6 Bagatelles for Wind Quintet (Ligeti)

Movements

i Allegro con spirito ii Rubato Lamentoso iii Allegro Grazioso iv Presto ruvido v Adagio Mesto. Bela Bartok in Memoriam vi Molto vivace, Capriccioso

Notes

Gyorgy Ligeti was the foremost Hungarian composer of the latter half of the Twentieth Century, very much seen as the heir to Bela Bartok (1881-1945.) With his style proving too modernist for the Soviet Hungarian authorities, he emigrated to Austria in 1956, later taking citizenship, where he was free to join the avant-garde of the post-World War Two European music scene. His earliest composition bore resemblance to Bartok, but he would later experiment with electronic music, before gaining fame for the ferociously chromatic “Atmospheres” for orchestra (1961) and notoriety for his “Poeme symphonique” for one hundred metronomes.

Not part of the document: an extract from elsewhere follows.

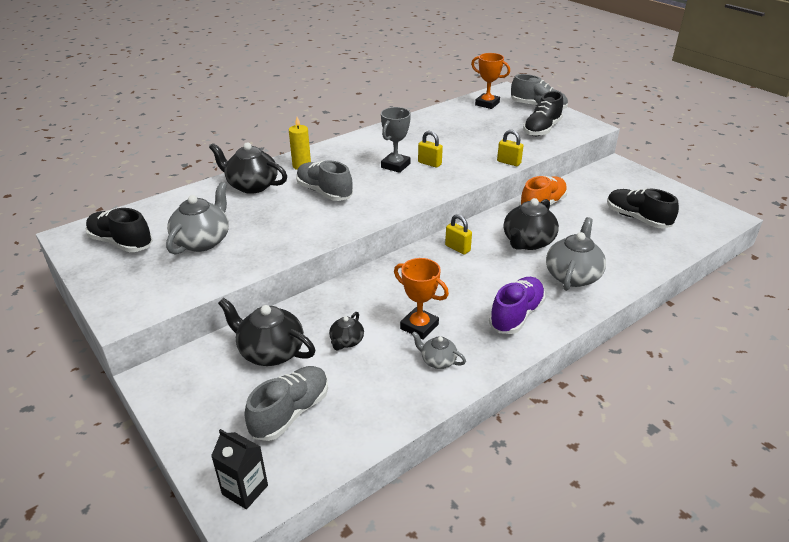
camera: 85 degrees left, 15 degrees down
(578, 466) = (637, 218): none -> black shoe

The Six Bagatelles are arrangements by Ligeti of a selection from his eleven-movement piano cycle “Musica Ricercata” (1953) in which the first movement is restricted to only two, pitches, the second to three, building up to the full twelve notes of the Western chromatic scale in the final movement. The opening Bagatelle showcases this method and its potential by generating multiple exciting ideas from just four pitches. In the work’s premier, the set was performed without the finale, as it is was considered “too dangerous” by the Soviet Hungarian authorities.